GOSS is a technique used in LightGBM to select a subset of the data to use when training a gradient boosting model. It works by first sorting the training data by the gradients of the loss function with respect to the current model, and then selecting a subset of the data based on the magnitude of these gradients.
To understand the math behind GOSS in more detail, it's helpful to first review some of the key concepts behind gradient boosting. In gradient boosting, a model is trained by iteratively adding weak learners (e.g., decision trees) to the model, with each new learner being trained on the residual errors of the previous learners. This process continues until the model reaches a predefined stopping criterion.
At each iteration, GOSS selects a subset of the training data based on the gradients of the loss function with respect to the current model.

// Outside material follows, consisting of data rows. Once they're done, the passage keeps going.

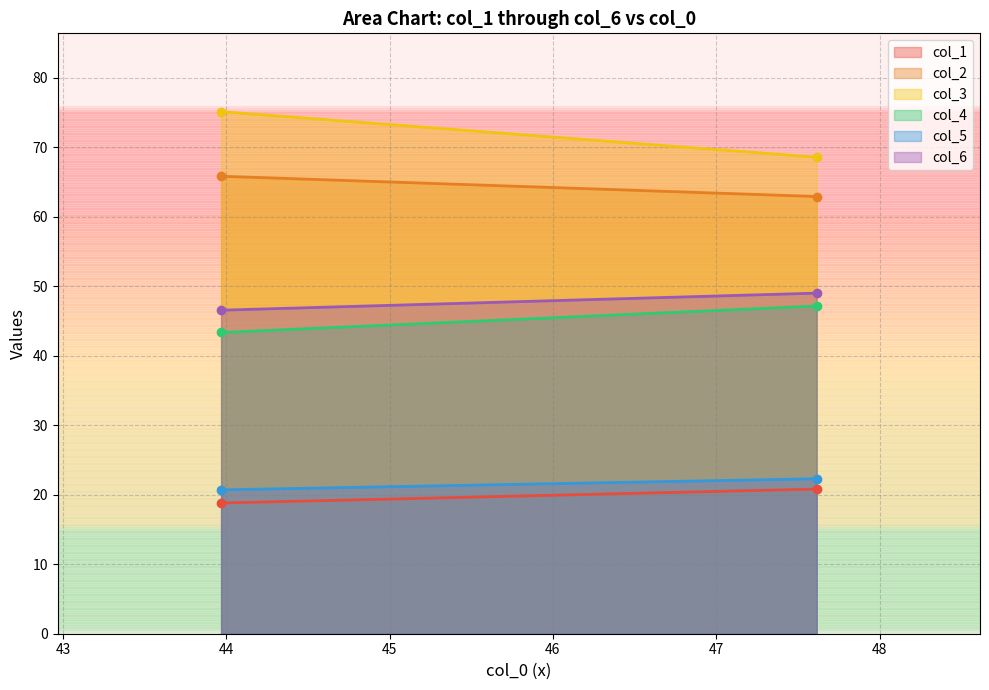

Rank the series at 1 from highest to lowest value.

col_3, col_2, col_6, col_4, col_5, col_1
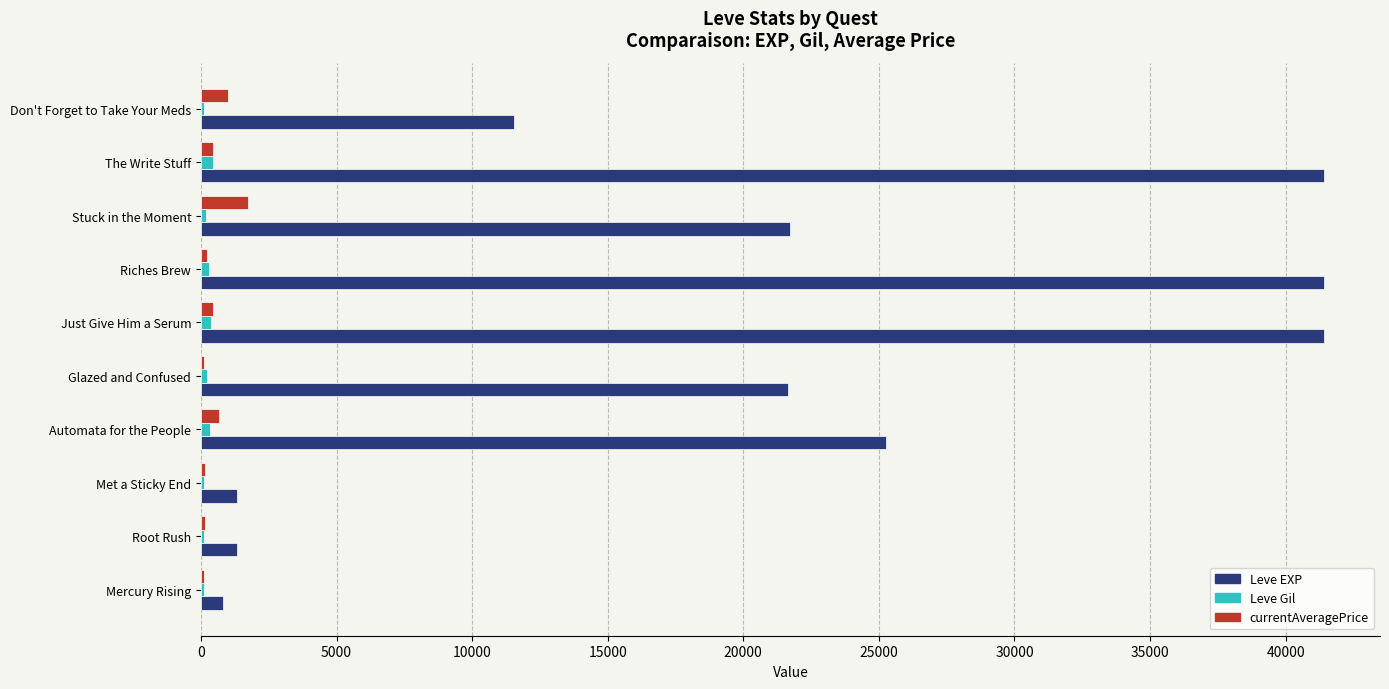

Which series has the widest spread of values?

Leve EXP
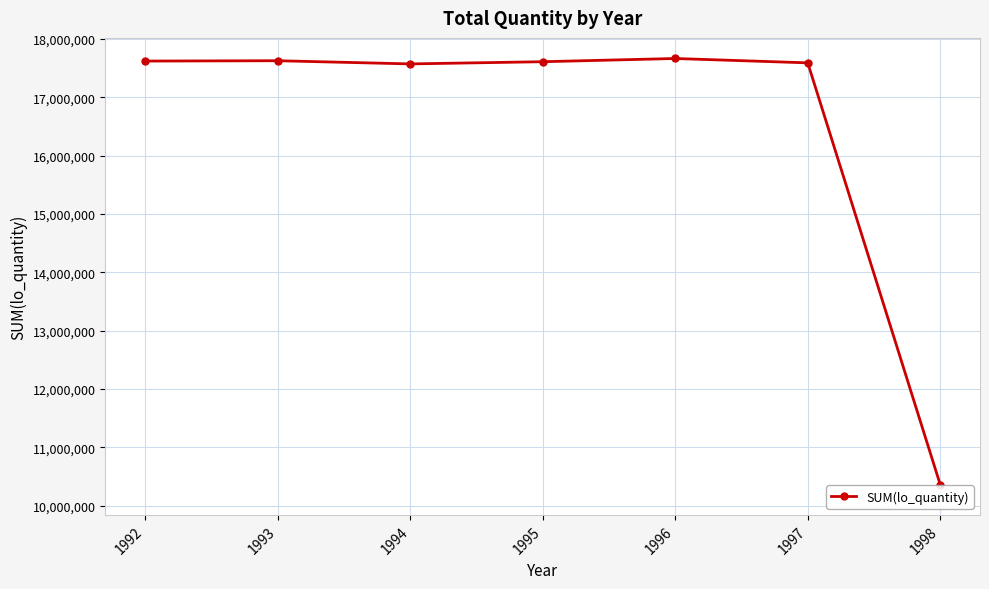

How many lines are shown in the chart?

1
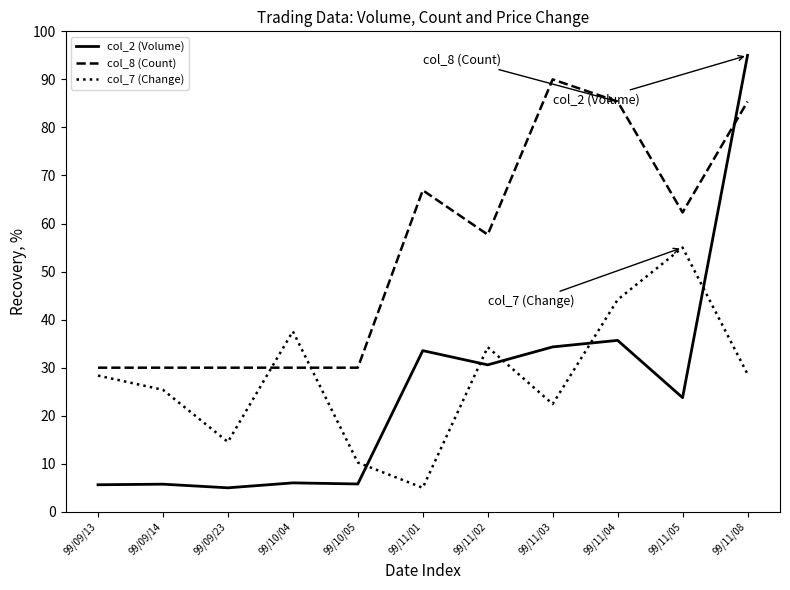

What position from the right is 99/11/08?

1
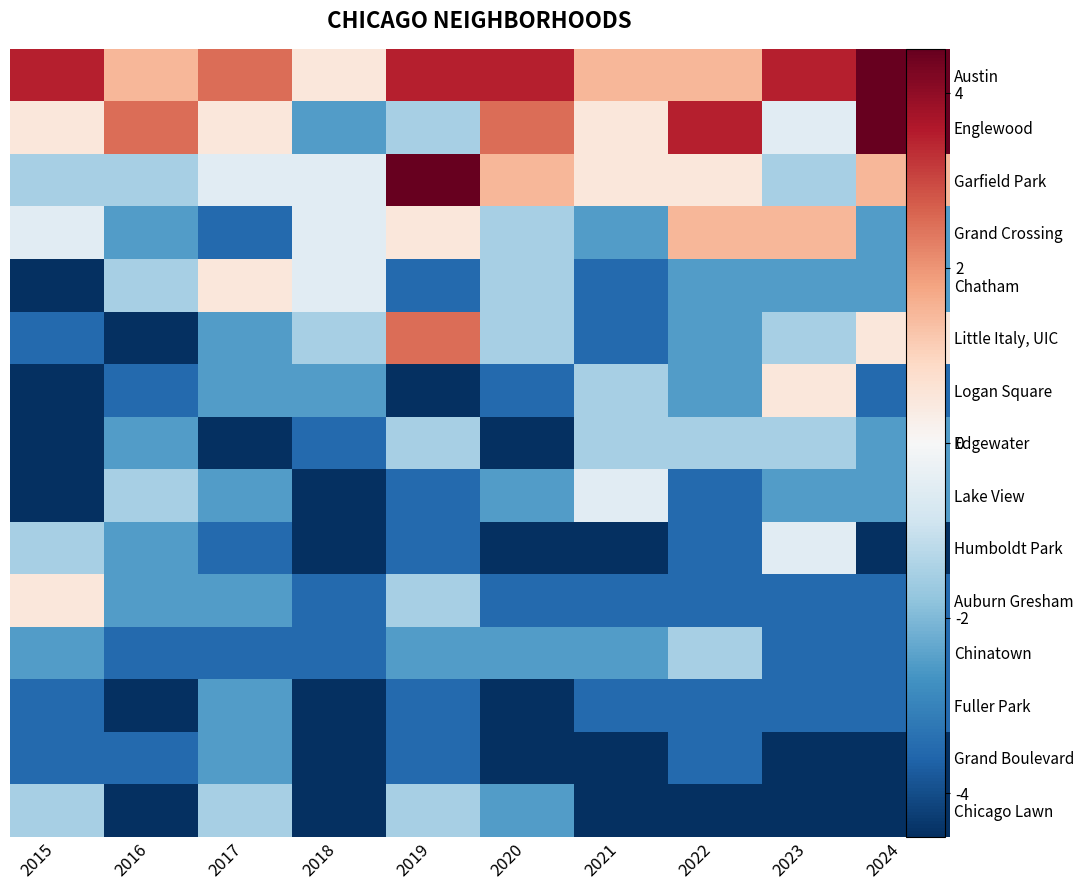

True or false: Chicago Lawn has a value of -4.5 at 2022.

True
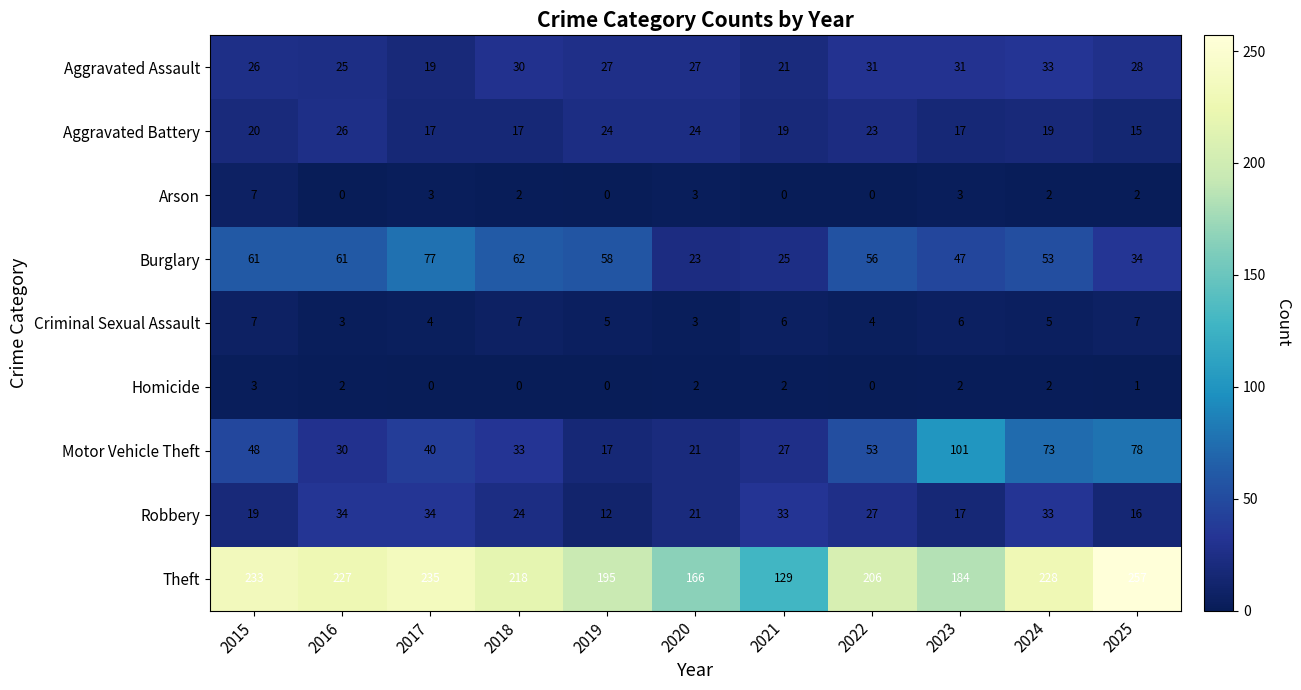

What is the total value across all series at 2020?

290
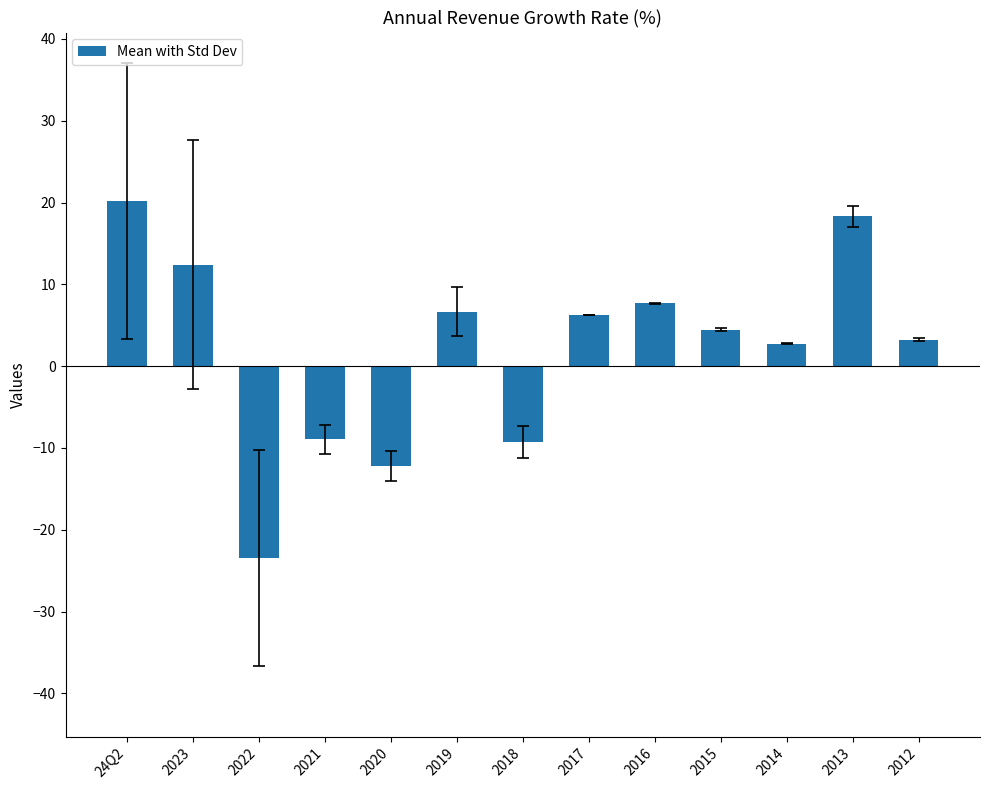

The chart shows a value of -9.3 at 2018. True or false?

True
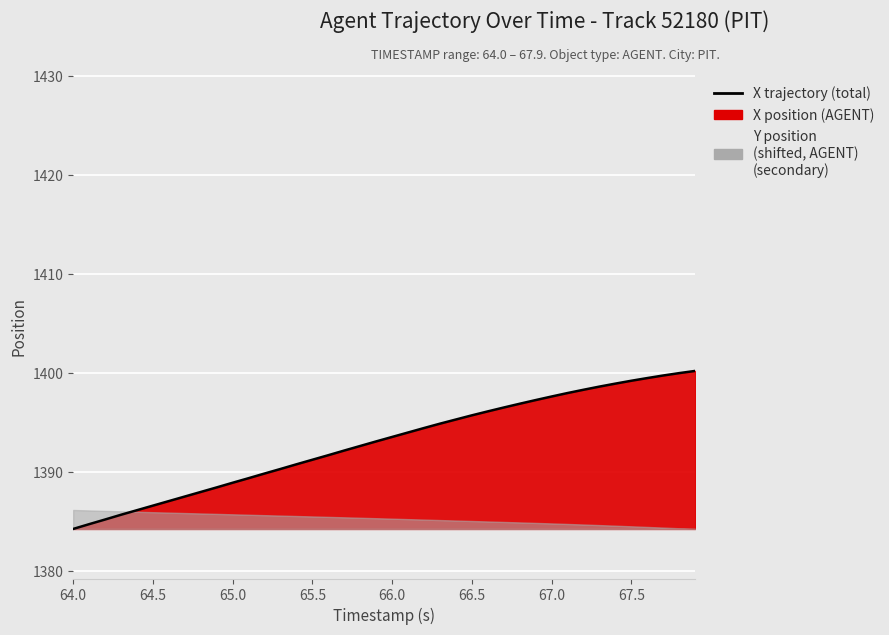

What is the sum of all values?

55718.5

In detail, GOSS uses a two-step process to determine the subset of data instances to consider for split points:
For each data instance, the algorithm computes its gradient and adds it to a sorted list. This list is then divided into two parts: the top (i.e. largest) $K$ gradients, and the bottom (i.e. smallest) $N-K$ gradients. The top $K$ gradients are considered large gradients and the bottom $N-K$ gradients are considered small gradients .
For the large gradients , the algorithm includes all of the corresponding data instances in the subset of data instances to consider for split points. For the small gradients, the algorithm randomly samples a fixed number of data instances to include in the subset. The number of data instances to sample is determined by a parameter called bagging fraction.
In summary, the basic idea behind GOSS is to sample instances in a way that takes into account the gradient of the loss function with respect to the predictions made by the model. This is done by retaining a certain percentage of instances with the largest gradients, while randomly sampling the remaining instances. This allows the model to focus on instances that are more important for training, while still maintaining a diverse training set.
The exact details of the GOSS algorithm can be found in the LightGBM paper, which is available here: LightGBM: A Highly Efficient Gradient Boosting Decision Tree. In particular, the GOSS algorithm is described in Section 3.3 of the paper.